Major Tibet legislation introduced in Congress

The Tibetan Policy Act of 2001 will be introduced today by Senators Dianne Feinstein (D-CA) and Craig Thomas (R-WY) in the Senate and Congressmen Tom Lantos (D-CA) and Mark Kirk (R-IL) in the House of Representatives.

Its introduction coincides with the Dalai Lama’s three-week visit to the United States in May. He will visit Minneapolis, St. Paul, Salt Lake City, Portland, San Jose, San Francisco, Madison, Los Angeles, and Washington, DC.

The bill is designed to help Tibetans safeguard their national identity, an issue of growing international concern.

“The sponsors of this bill have crafted the most comprehensive Tibet legislation ever to be considered by Congress,” said Mary Beth Markey, Director of Governmental Relations for the International Campaign for Tibet.

“With this move the U.S. Government is putting the force of law behind its longstanding interest in the welfare of the Tibetan people and a negotiated solution for Tibet.”

The Tibetan Policy Act addresses issues from political prisoners to United Nations consideration of Tibet. It would authorize the continuation of humanitarian assistance for Tibetan refugees, scholarships and other programmatic support for Tibetans.

The bill would also codify the position of the Special Coordinator for Tibetan Issues at the Department of State with specific responsibilities for promoting dialogue between the government of China and the Dalai Lama or his representatives.

“While the Dalai Lama has said that China should neither be bullied nor isolated, he has also made it clear that its conduct in Tibet should not be ignored,” said Markey.

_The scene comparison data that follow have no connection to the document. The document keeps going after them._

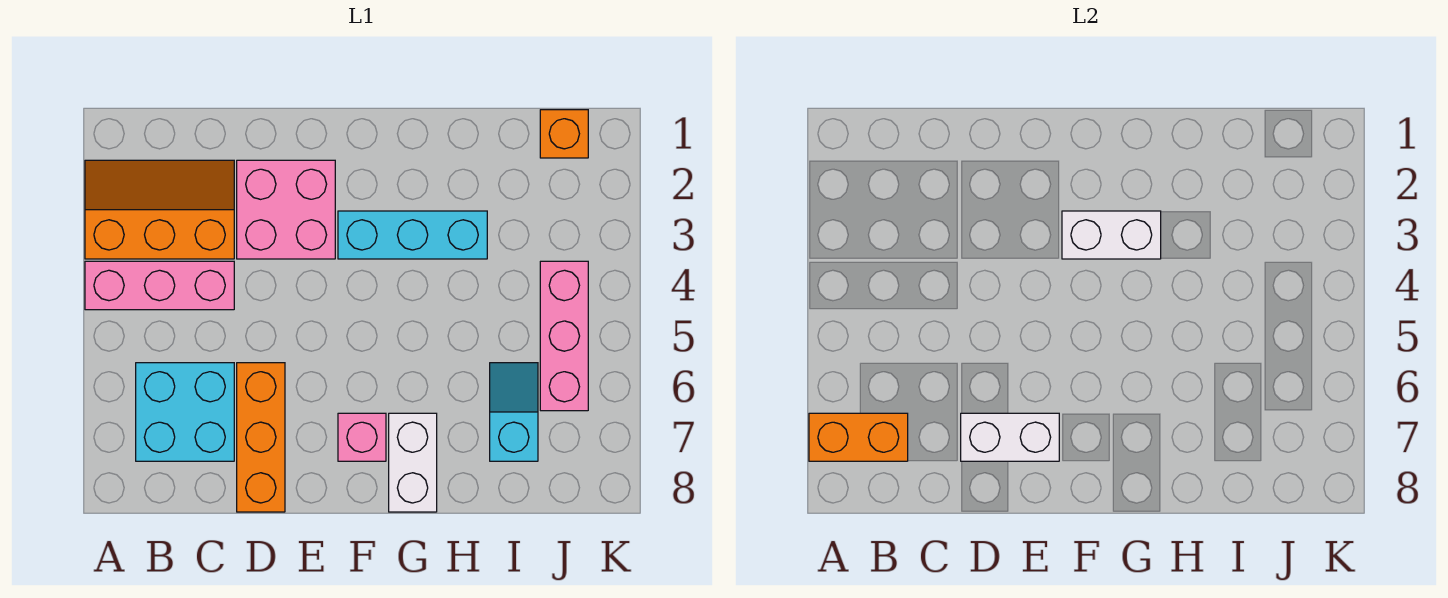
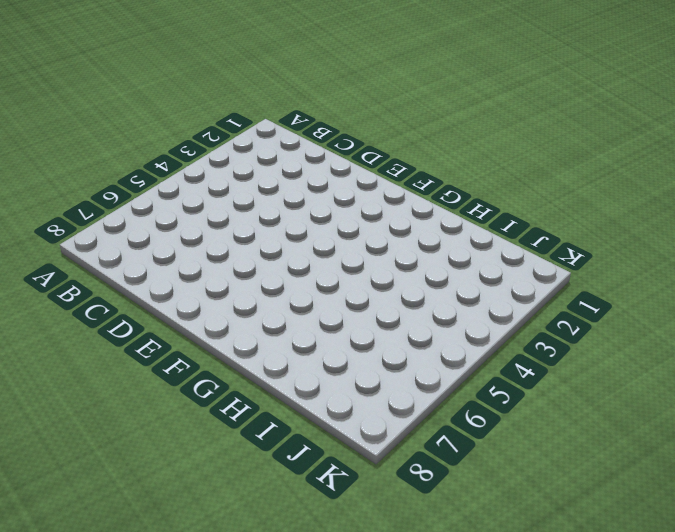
none -> orange slope A2:C3 level 1 top 3
none -> pink brick A4:C4 level 1
none -> cyan brick B6:C7 level 1

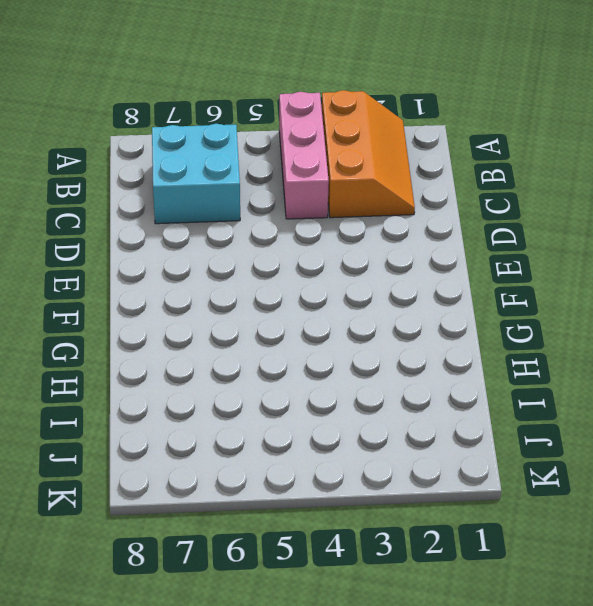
none -> pink brick D2:E3 level 1
none -> orange brick D6:D8 level 1
none -> cyan brick F3:H3 level 1

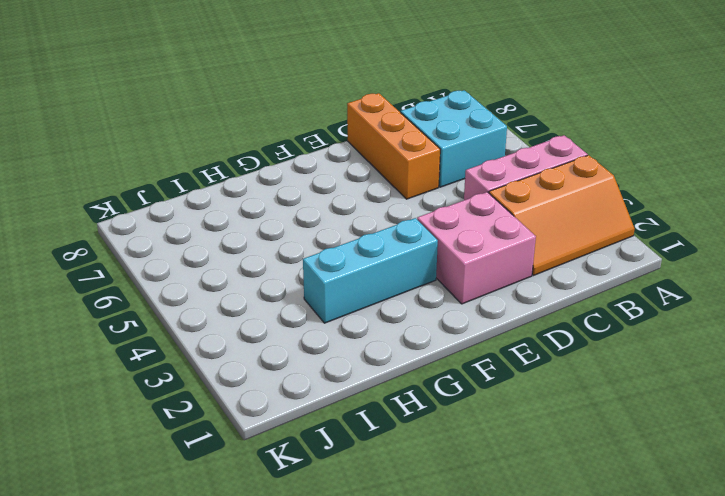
none -> pink brick F7 level 1
none -> white brick G7:G8 level 1
none -> cyan slope I6:I7 level 1 top 7

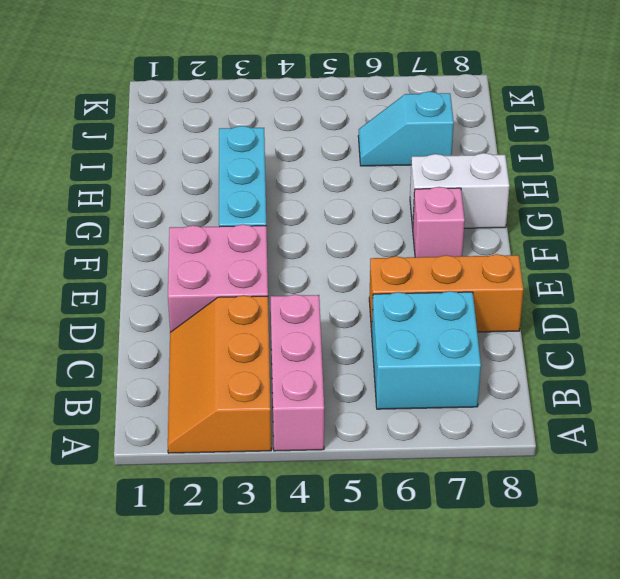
none -> orange brick J1 level 1
none -> pink brick J4:J6 level 1
none -> orange brick A7:B7 level 2

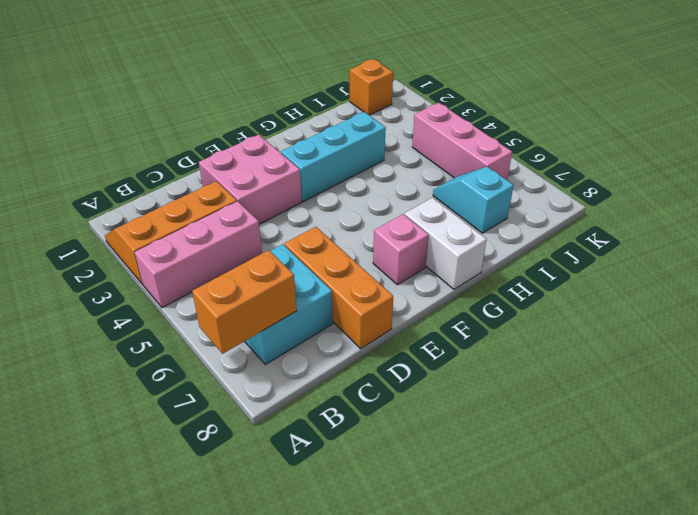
none -> white brick D7:E7 level 2
none -> white brick F3:G3 level 2

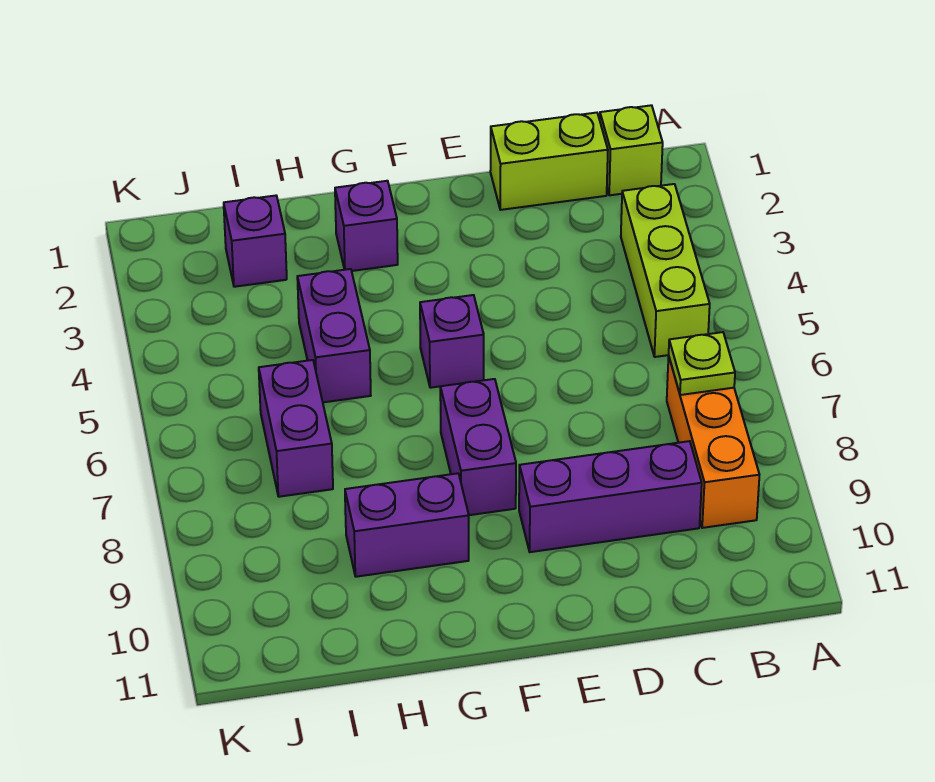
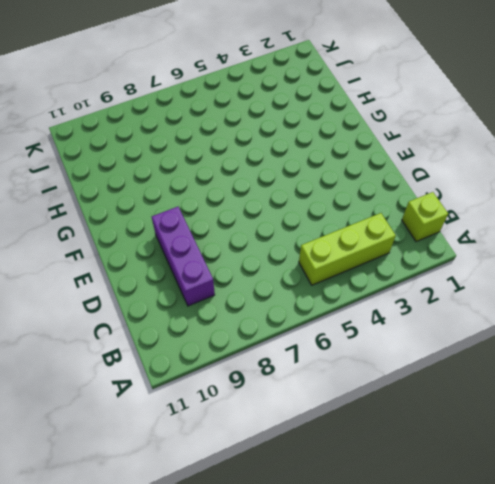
none -> orange brick B7:B9 level 1
none -> lime brick C1:D1 level 1
none -> purple brick F5 level 1

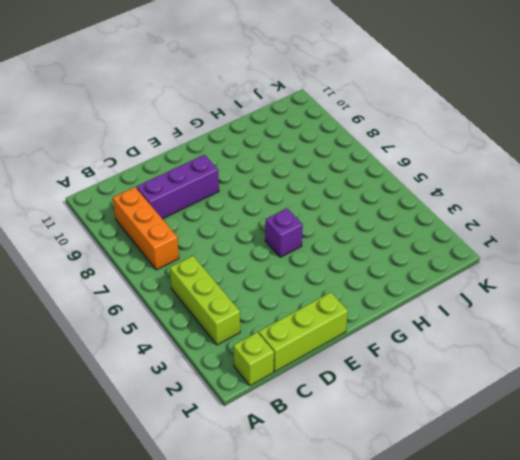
lime brick C1:E1 level 1 -> lime brick C1:D1 level 1
none -> purple brick F7:F8 level 1
none -> purple brick G2 level 1
none -> purple brick G9:H9 level 1

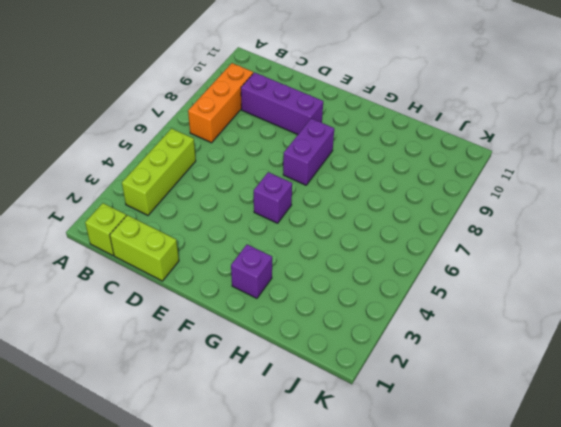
none -> purple brick G9:H9 level 1
none -> purple brick H4:H5 level 1
none -> purple brick I2 level 1

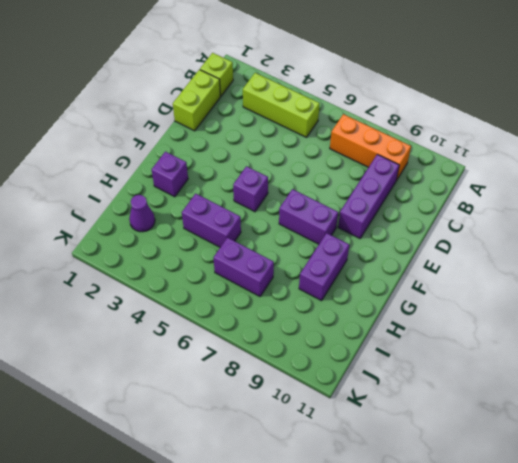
purple cone I2 level 1 -> purple brick I2 level 1
none -> lime plate B7 level 2

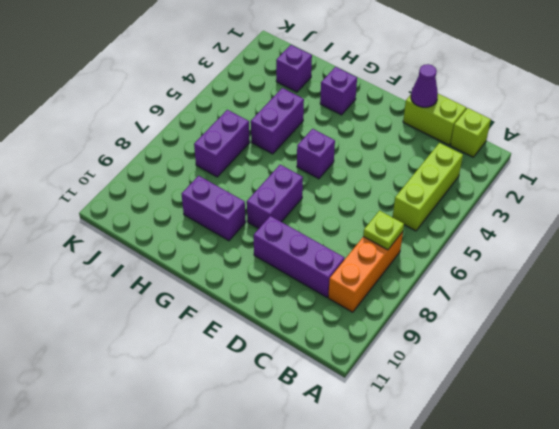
purple cone D1 level 2 -> none

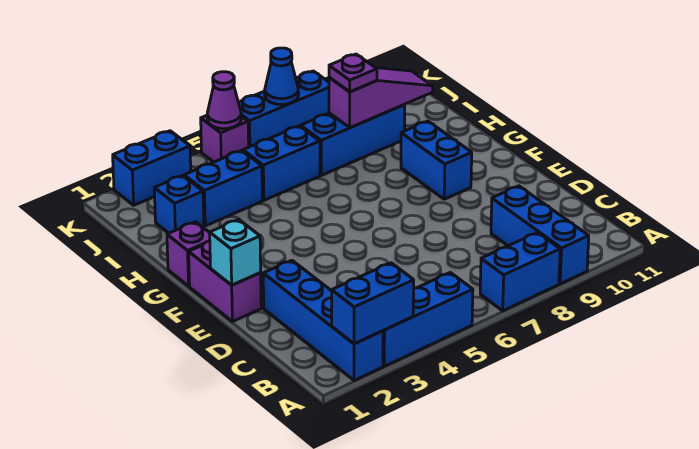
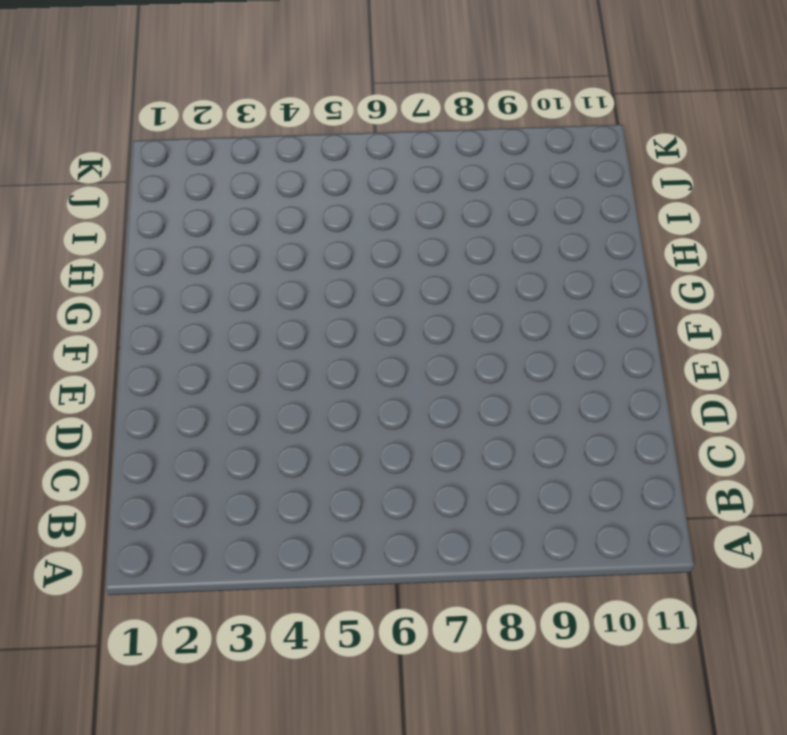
none -> blue brick A2:D2 level 1
none -> blue brick A3:A5 level 1
none -> blue brick A7:A8 level 1

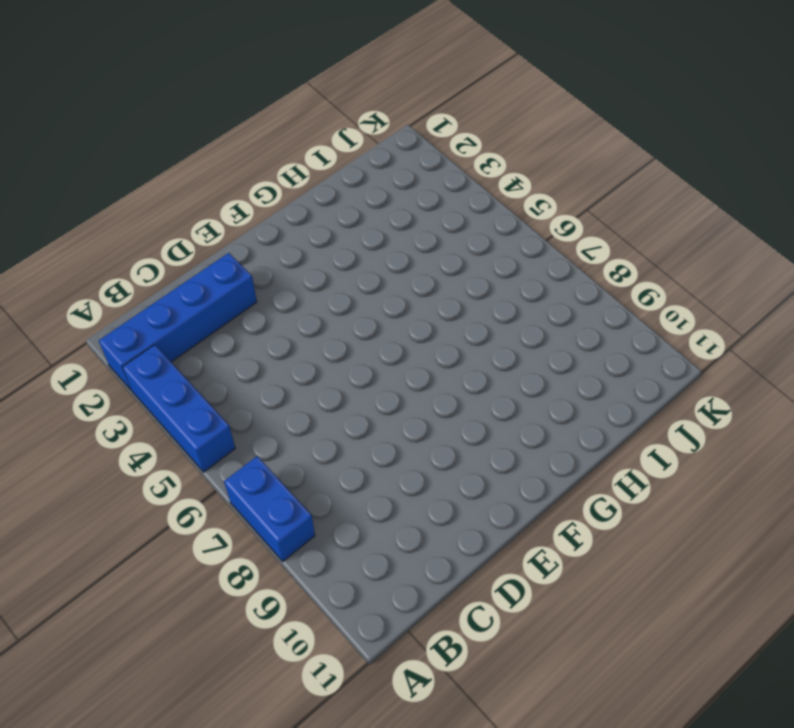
none -> blue brick A9:C9 level 1
none -> purple brick E1:F1 level 1
none -> blue brick F9:G9 level 1

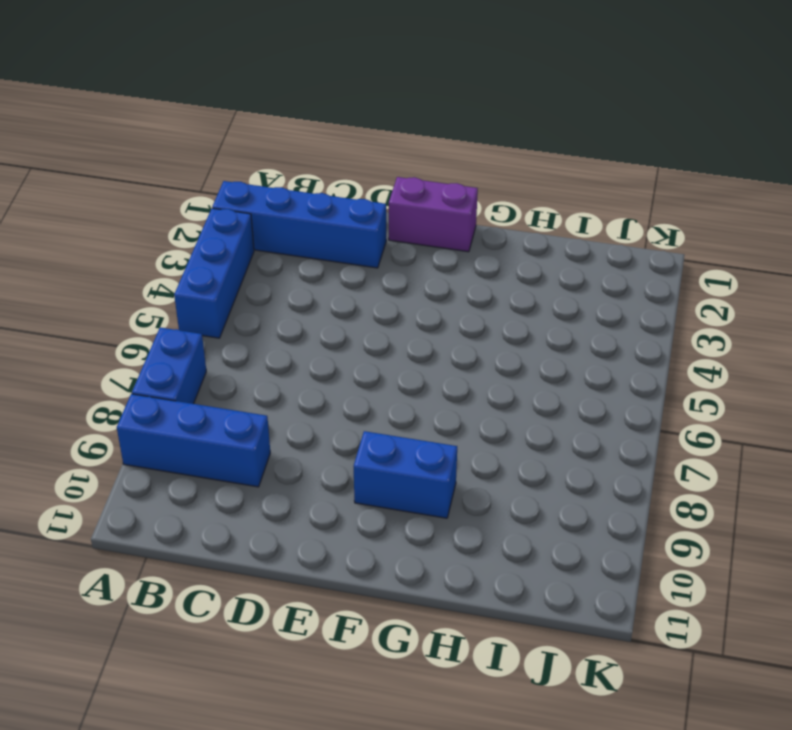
none -> purple brick G1 level 1
none -> blue brick I2 level 1
none -> blue brick I3:I4 level 1

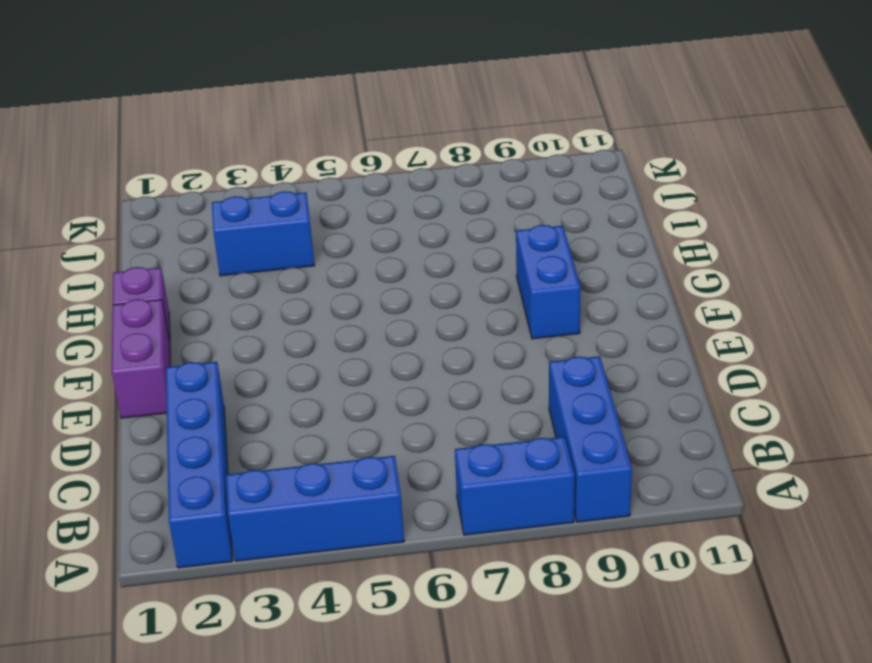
none -> blue brick I2 level 1
none -> blue brick I5:I6 level 1
none -> blue brick I7:I9 level 1

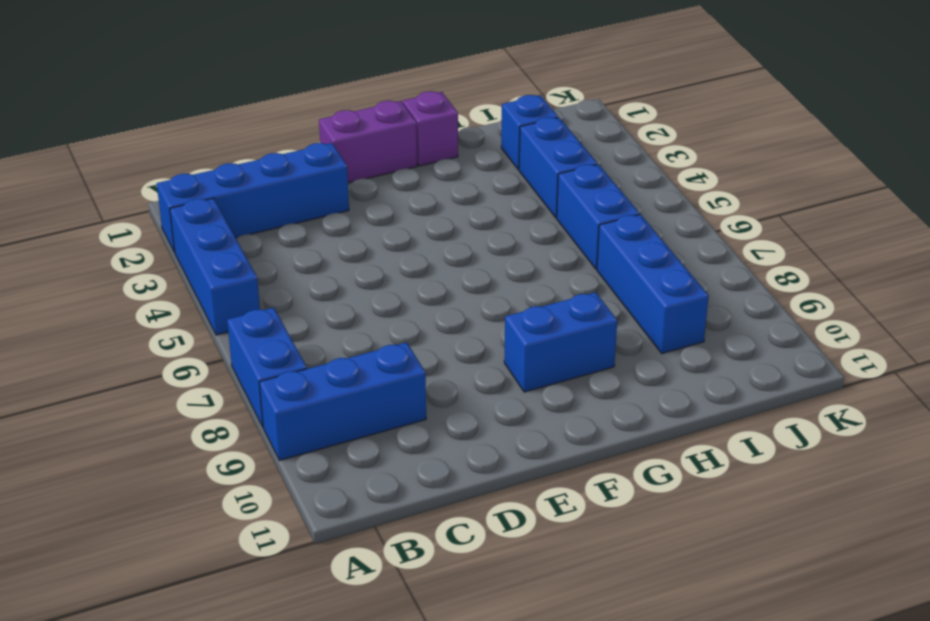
none -> blue brick K2:K3 level 1
none -> purple brick K5 level 1
none -> blue brick K6:K8 level 1

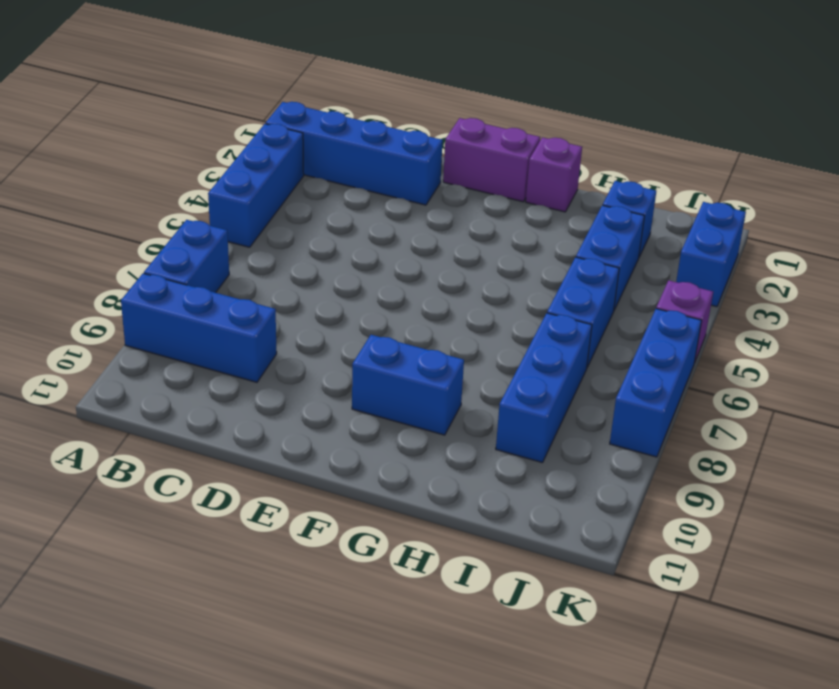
none -> blue brick A2:A3 level 2
none -> cyan brick E1 level 2
none -> purple slope I8:I10 level 2 top 8

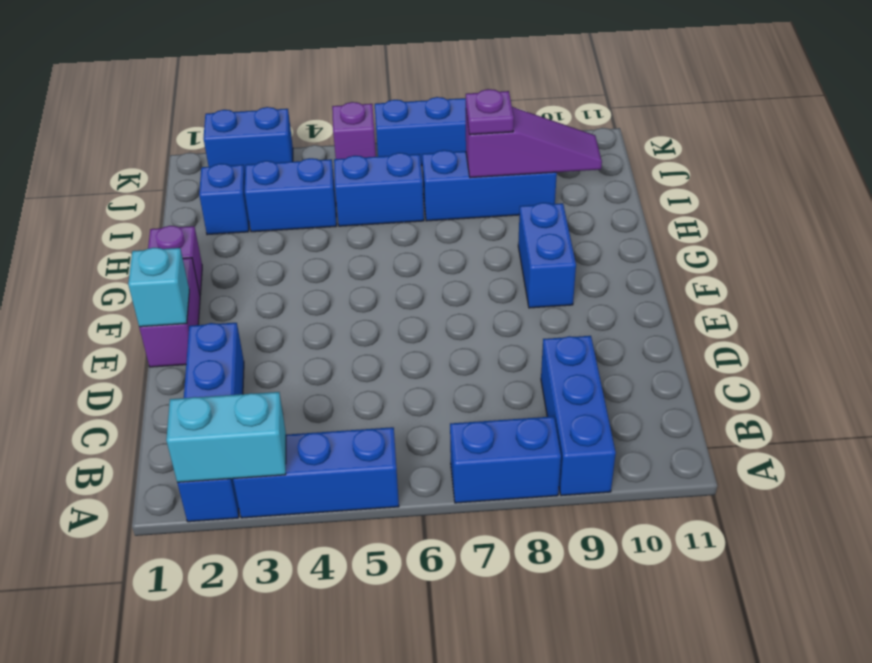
cyan brick A2:A3 level 2 -> blue brick A2:A3 level 2
none -> purple cone K5 level 2
none -> blue cone K7 level 2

“The Tibetan Policy Act of 2001 follows this approach and provides practical support for His Holiness the Dalai Lama’s efforts to achieve a negotiated solution for Tibet,” said Markey.

The bill would also establish guidelines for U.S. backing of potential development projects on the Tibetan plateau supported by international financial institutions and other international organizations.

Tibet was invaded and occupied by the Chinese military more than fifty years ago. Under Chinese rule Tibetans have suffered widespread discrimination, religious persecution, imprisonment and torture for their beliefs. Their identity as a people and is now threatened by China’s policies of resettlement and assimilation.